_Data for this exercise:_
*** Begin section ***

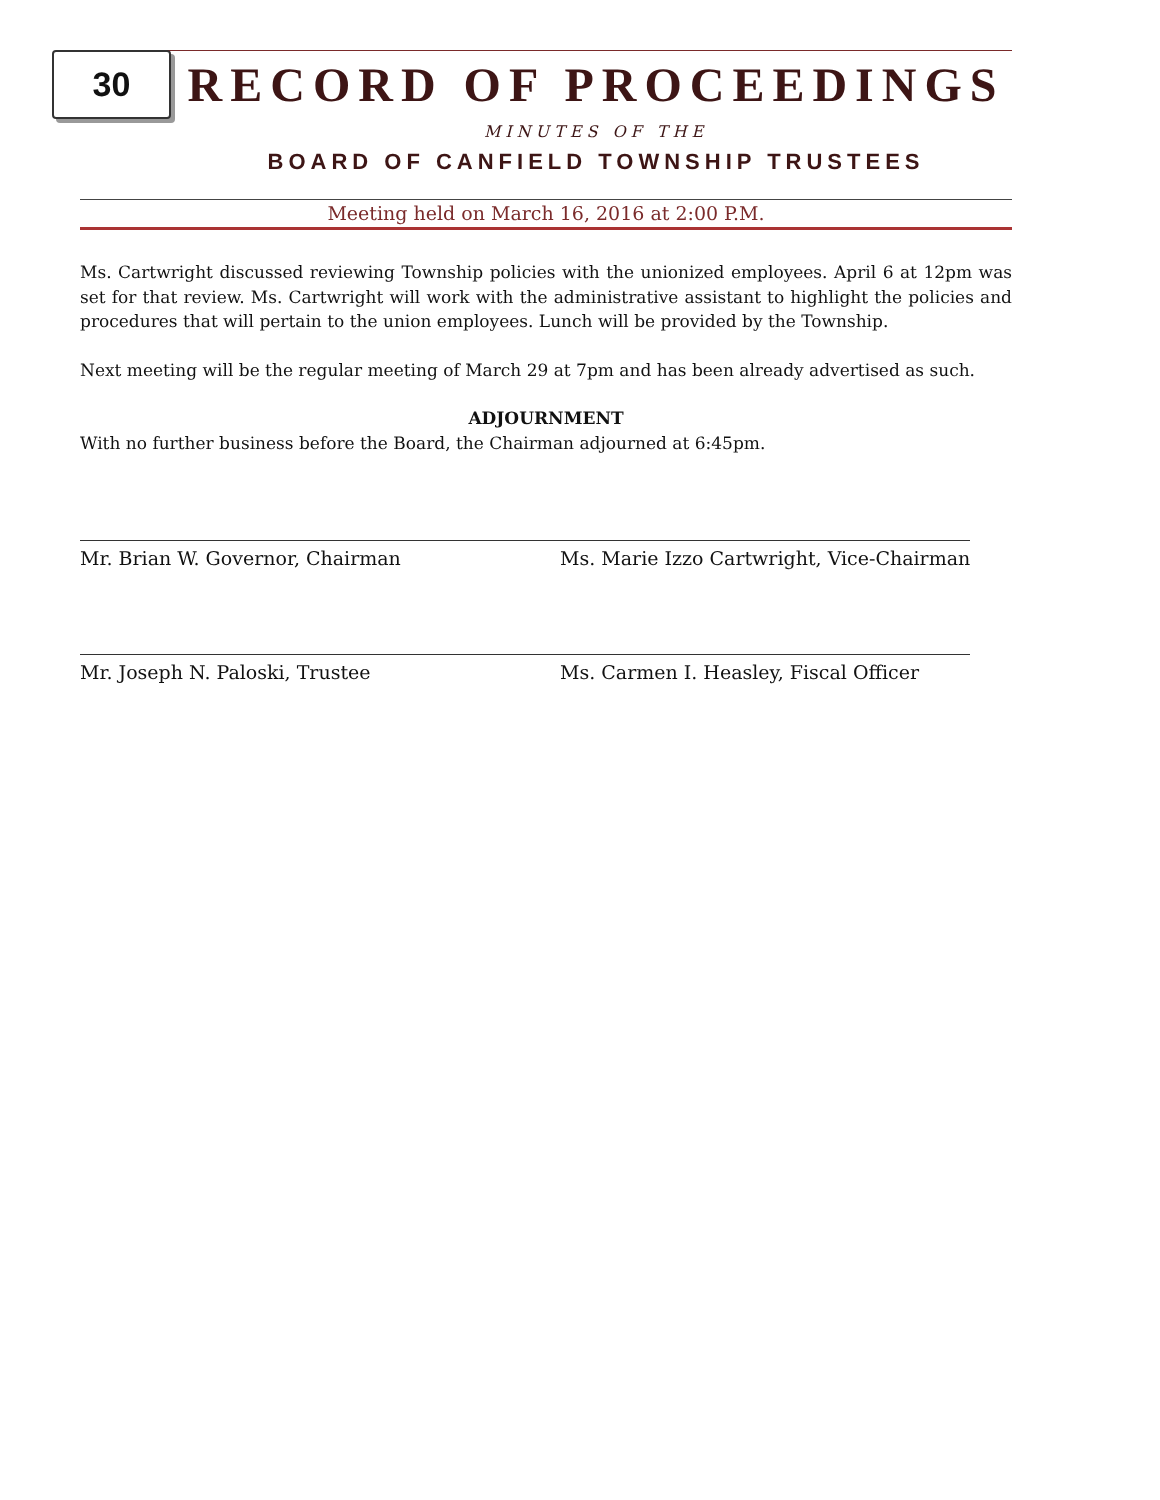30
RECORD OF PROCEEDINGS
MINUTES OF THE
BOARD OF CANFIELD TOWNSHIP TRUSTEES
Meeting held on March 16, 2016 at 2:00 P.M.
Ms. Cartwright discussed reviewing Township policies with the unionized employees. April 6 at 12pm was set for that review. Ms. Cartwright will work with the administrative assistant to highlight the policies and procedures that will pertain to the union employees. Lunch will be provided by the Township.
Next meeting will be the regular meeting of March 29 at 7pm and has been already advertised as such.
ADJOURNMENT
With no further business before the Board, the Chairman adjourned at 6:45pm.
Mr. Brian W. Governor, Chairman Ms. Marie Izzo Cartwright, Vice-Chairman
Mr. Joseph N. Paloski, Trustee Ms. Carmen I. Heasley, Fiscal Officer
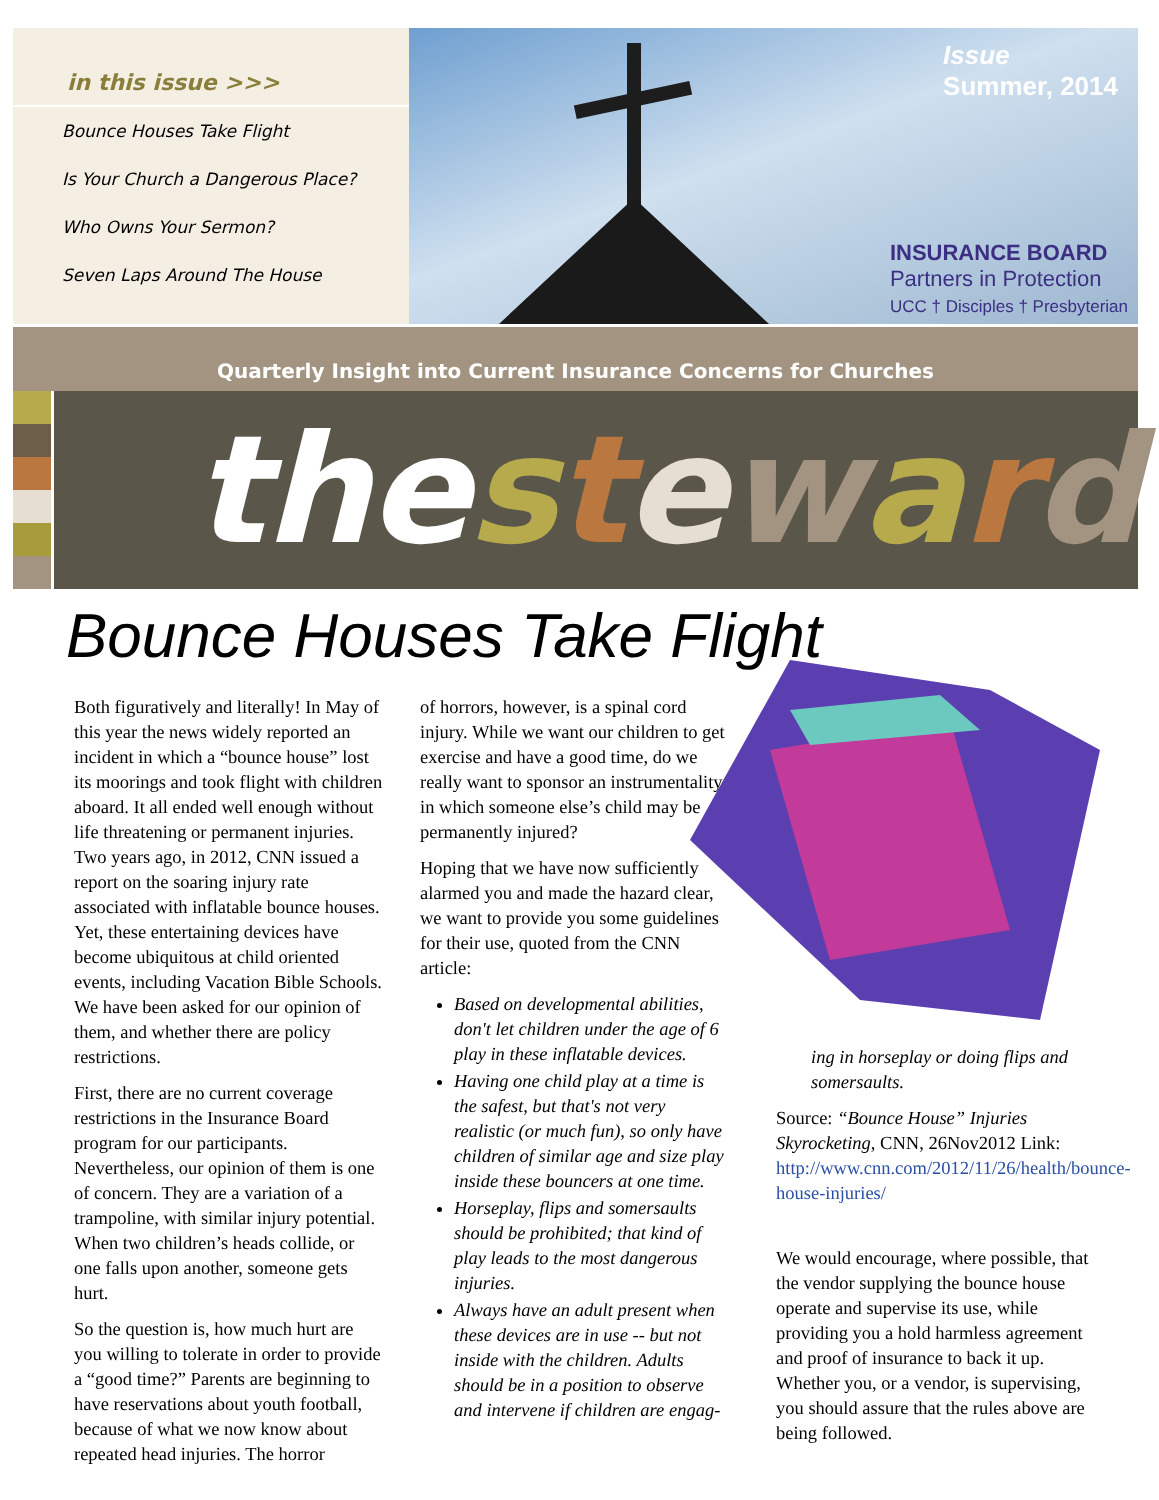in this issue >>>
Bounce Houses Take Flight
Is Your Church a Dangerous Place?
Who Owns Your Sermon?
Seven Laps Around The House
Issue
Summer, 2014
INSURANCE BOARD
Partners in Protection
UCC † Disciples † Presbyterian
Quarterly Insight into Current Insurance Concerns for Churches
thesteward
Bounce Houses Take Flight
Both figuratively and literally! In May of this year the news widely reported an incident in which a “bounce house” lost its moorings and took flight with children aboard. It all ended well enough without life threatening or permanent injuries. Two years ago, in 2012, CNN issued a report on the soaring injury rate associated with inflatable bounce houses. Yet, these entertaining devices have become ubiquitous at child oriented events, including Vacation Bible Schools. We have been asked for our opinion of them, and whether there are policy restrictions.
First, there are no current coverage restrictions in the Insurance Board program for our participants. Nevertheless, our opinion of them is one of concern. They are a variation of a trampoline, with similar injury potential. When two children’s heads collide, or one falls upon another, someone gets hurt.
So the question is, how much hurt are you willing to tolerate in order to provide a “good time?” Parents are beginning to have reservations about youth football, because of what we now know about repeated head injuries. The horror
of horrors, however, is a spinal cord injury. While we want our children to get exercise and have a good time, do we really want to sponsor an instrumentality in which someone else’s child may be permanently injured?
Hoping that we have now sufficiently alarmed you and made the hazard clear, we want to provide you some guidelines for their use, quoted from the CNN article:
Based on developmental abilities, don't let children under the age of 6 play in these inflatable devices.
Having one child play at a time is the safest, but that's not very realistic (or much fun), so only have children of similar age and size play inside these bouncers at one time.
Horseplay, flips and somersaults should be prohibited; that kind of play leads to the most dangerous injuries.
Always have an adult present when these devices are in use -- but not inside with the children. Adults should be in a position to observe and intervene if children are engag-
ing in horseplay or doing flips and somersaults.
Source: “Bounce House” Injuries Skyrocketing, CNN, 26Nov2012 Link: http://www.cnn.com/2012/11/26/health/bounce-house-injuries/
We would encourage, where possible, that the vendor supplying the bounce house operate and supervise its use, while providing you a hold harmless agreement and proof of insurance to back it up. Whether you, or a vendor, is supervising, you should assure that the rules above are being followed.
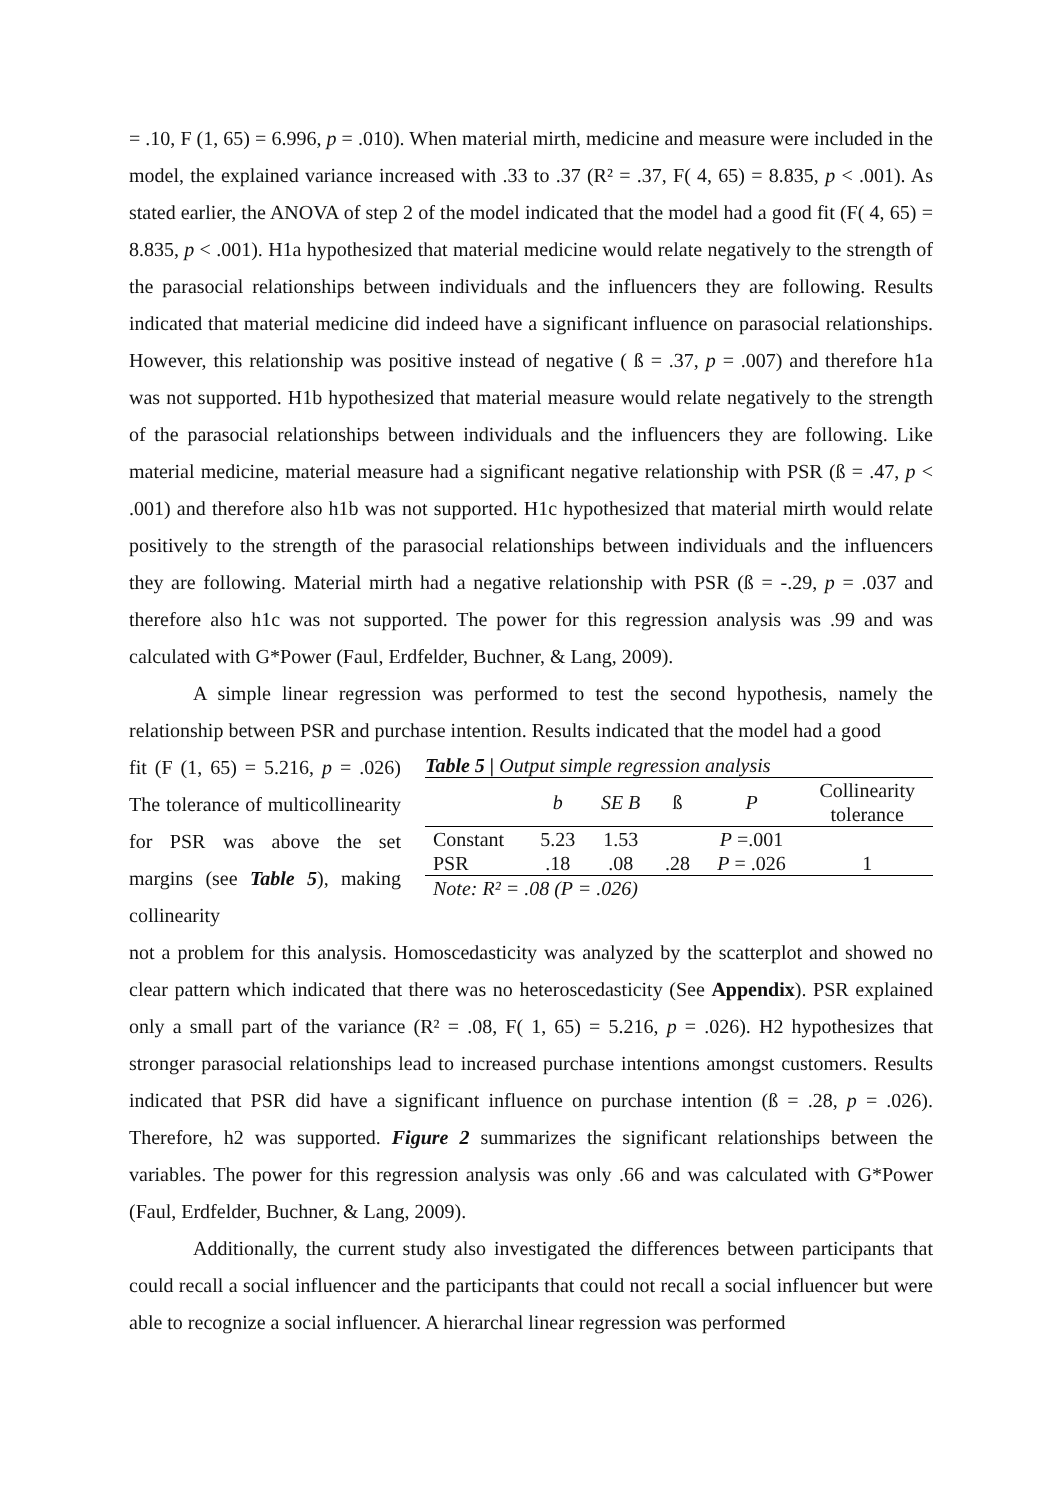= .10, F (1, 65) = 6.996, p = .010). When material mirth, medicine and measure were included in the model, the explained variance increased with .33 to .37 (R² = .37, F( 4, 65) = 8.835, p < .001). As stated earlier, the ANOVA of step 2 of the model indicated that the model had a good fit (F( 4, 65) = 8.835, p < .001). H1a hypothesized that material medicine would relate negatively to the strength of the parasocial relationships between individuals and the influencers they are following. Results indicated that material medicine did indeed have a significant influence on parasocial relationships. However, this relationship was positive instead of negative ( ß = .37, p = .007) and therefore h1a was not supported. H1b hypothesized that material measure would relate negatively to the strength of the parasocial relationships between individuals and the influencers they are following. Like material medicine, material measure had a significant negative relationship with PSR (ß = .47, p < .001) and therefore also h1b was not supported. H1c hypothesized that material mirth would relate positively to the strength of the parasocial relationships between individuals and the influencers they are following. Material mirth had a negative relationship with PSR (ß = -.29, p = .037 and therefore also h1c was not supported. The power for this regression analysis was .99 and was calculated with G*Power (Faul, Erdfelder, Buchner, & Lang, 2009).
A simple linear regression was performed to test the second hypothesis, namely the relationship between PSR and purchase intention. Results indicated that the model had a good
fit (F (1, 65) = 5.216, p = .026) The tolerance of multicollinearity for PSR was above the set margins (see Table 5), making collinearity
Table 5 | Output simple regression analysis
| | b | SE B | ß | P | Collinearity tolerance |
| --- | --- | --- | --- | --- | --- |
| Constant | 5.23 | 1.53 | | P =.001 | |
| PSR | .18 | .08 | .28 | P = .026 | 1 |
| Note: R² = .08 (P = .026) | | | | | |
not a problem for this analysis. Homoscedasticity was analyzed by the scatterplot and showed no clear pattern which indicated that there was no heteroscedasticity (See Appendix). PSR explained only a small part of the variance (R² = .08, F( 1, 65) = 5.216, p = .026). H2 hypothesizes that stronger parasocial relationships lead to increased purchase intentions amongst customers. Results indicated that PSR did have a significant influence on purchase intention (ß = .28, p = .026). Therefore, h2 was supported. Figure 2 summarizes the significant relationships between the variables. The power for this regression analysis was only .66 and was calculated with G*Power (Faul, Erdfelder, Buchner, & Lang, 2009).
Additionally, the current study also investigated the differences between participants that could recall a social influencer and the participants that could not recall a social influencer but were able to recognize a social influencer. A hierarchal linear regression was performed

*** End section ***

_What you have to do:_ Go through the entries above and copy out every line that includes the word "clear".

_Written solution:_
Hoping that we have now sufficiently alarmed you and made the hazard clear, we want to provide you some guidelines for their use, quoted from the CNN article:
not a problem for this analysis. Homoscedasticity was analyzed by the scatterplot and showed no clear pattern which indicated that there was no heteroscedasticity (See Appendix). PSR explained only a small part of the variance (R² = .08, F( 1, 65) = 5.216, p = .026). H2 hypothesizes that stronger parasocial relationships lead to increased purchase intentions amongst customers. Results indicated that PSR did have a significant influence on purchase intention (ß = .28, p = .026). Therefore, h2 was supported. Figure 2 summarizes the significant relationships between the variables. The power for this regression analysis was only .66 and was calculated with G*Power (Faul, Erdfelder, Buchner, & Lang, 2009).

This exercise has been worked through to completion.